### Material to process ###

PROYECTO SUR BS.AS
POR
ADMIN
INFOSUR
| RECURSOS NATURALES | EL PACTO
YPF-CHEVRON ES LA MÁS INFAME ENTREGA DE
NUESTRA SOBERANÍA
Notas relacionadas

###

Activity
Each entry needs to be given again exactly as it stands.

Completed task
PROYECTO SUR BS.AS
POR
ADMIN
INFOSUR
| RECURSOS NATURALES | EL PACTO
YPF-CHEVRON ES LA MÁS INFAME ENTREGA DE
NUESTRA SOBERANÍA
Notas relacionadas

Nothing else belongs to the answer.